Tarn : une femme mise en examen après la mort de sa belle-mère, sur fond de soupçons de détournement de 30 000 euros
Soupçonnée d’avoir provoqué la mort de sa belle-mère après un détournement présumé de 30 000 euros, une femme de 29 ans a été mise en examen puis placée en détention provisoire. Son compagnon, fils de la victime, fait également l’objet de poursuites dans cette affaire.
Une affaire particulièrement dramatique secoue la commune de Lescout, dans le Tarn. Une femme de 70 ans est décédée après avoir été retrouvée grièvement blessée au bas de l’escalier de son domicile. Plusieurs mois après les faits, l’enquête judiciaire a profondément évolué et conduit à la mise en cause de sa belle-fille.
La jeune femme, âgée de 29 ans, a été mise en examen puis placée en détention provisoire le mercredi 8 juillet. Les enquêteurs la soupçonnent d’avoir provoqué la mort de la septuagénaire dans un contexte marqué par un important détournement présumé d’argent. Son compagnon, âgé de 45 ans et fils de la victime, est lui aussi poursuivi dans ce dossier.
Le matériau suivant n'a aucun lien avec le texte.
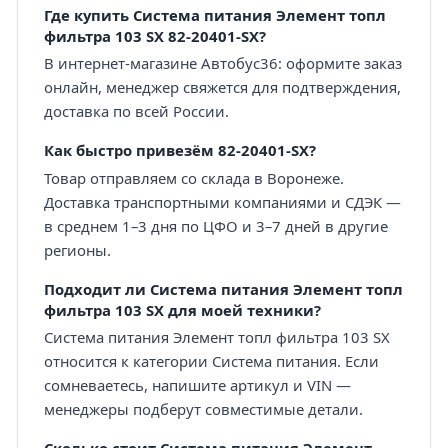
Где купить Система питания Элемент топл
фильтра 103 SX 82-20401-SX?
В интернет-магазине Автобус36: оформите заказ
онлайн, менеджер свяжется для подтверждения,
доставка по всей России.
Как быстро привезём 82-20401-SX?
Товар отправляем со склада в Воронеже.
Доставка транспортными компаниями и СДЭК —
в среднем 1–3 дня по ЦФО и 3–7 дней в другие
регионы.
Подходит ли Система питания Элемент топл
фильтра 103 SX для моей техники?
Система питания Элемент топл фильтра 103 SX
относится к категории Система питания. Если
сомневаетесь, напишите артикул и VIN —
менеджеры подберут совместимые детали.
Сколько стоит Система питания Элемент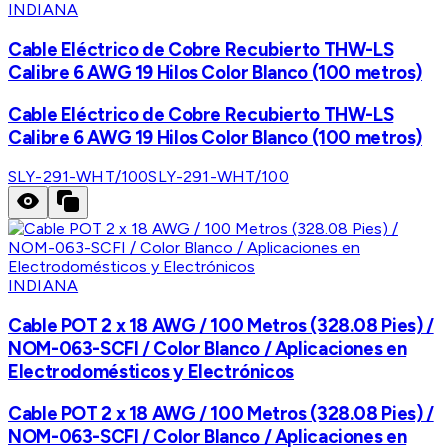
INDIANA
Cable Eléctrico de Cobre Recubierto THW-LS
Calibre 6 AWG 19 Hilos Color Blanco (100 metros)
Cable Eléctrico de Cobre Recubierto THW-LS
Calibre 6 AWG 19 Hilos Color Blanco (100 metros)
SLY-291-WHT/100
SLY-291-WHT/100
INDIANA
Cable POT 2 x 18 AWG / 100 Metros (328.08 Pies) /
NOM-063-SCFI / Color Blanco / Aplicaciones en
Electrodomésticos y Electrónicos
Cable POT 2 x 18 AWG / 100 Metros (328.08 Pies) /
NOM-063-SCFI / Color Blanco / Aplicaciones en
Les faits remontent au 24 mars. Ce jour-là, la victime avait été retrouvée grièvement blessée à la tête dans sa maison située à Lescout. Les secours étaient intervenus après la découverte de la septuagénaire, mais son état s’était révélé particulièrement préoccupant.
Malgré sa prise en charge, elle est finalement décédée le 6 avril 2026 des suites de ses blessures.
Dans un premier temps, les enquêteurs cherchaient simplement à comprendre les circonstances de ce qui semblait être une chute dans un escalier.
Cependant, au fil des investigations, plusieurs éléments sont venus remettre en question cette première hypothèse.
Les premières constatations orientent l’enquête vers une autre piste
Les analyses médicales réalisées après les faits ont rapidement attiré l’attention des enquêteurs.
Selon les premiers examens, certaines blessures observées sur la victime ne correspondaient pas à celles habituellement constatées lors d’une simple chute accidentelle.
Face à ces constatations, les gendarmes de Puylaurens ont poursuivi leurs investigations afin de déterminer précisément les circonstances du décès.
La brigade de recherches de Castres a également été mobilisée pour participer aux investigations.
Au cours de leurs recherches, les enquêteurs ont découvert un autre élément particulièrement troublant.
Dans les mois précédant le drame, environ 30 000 euros auraient disparu des comptes bancaires de la victime.
Cette découverte a conduit les enquêteurs à s’intéresser de plus près à l’entourage familial de la septuagénaire.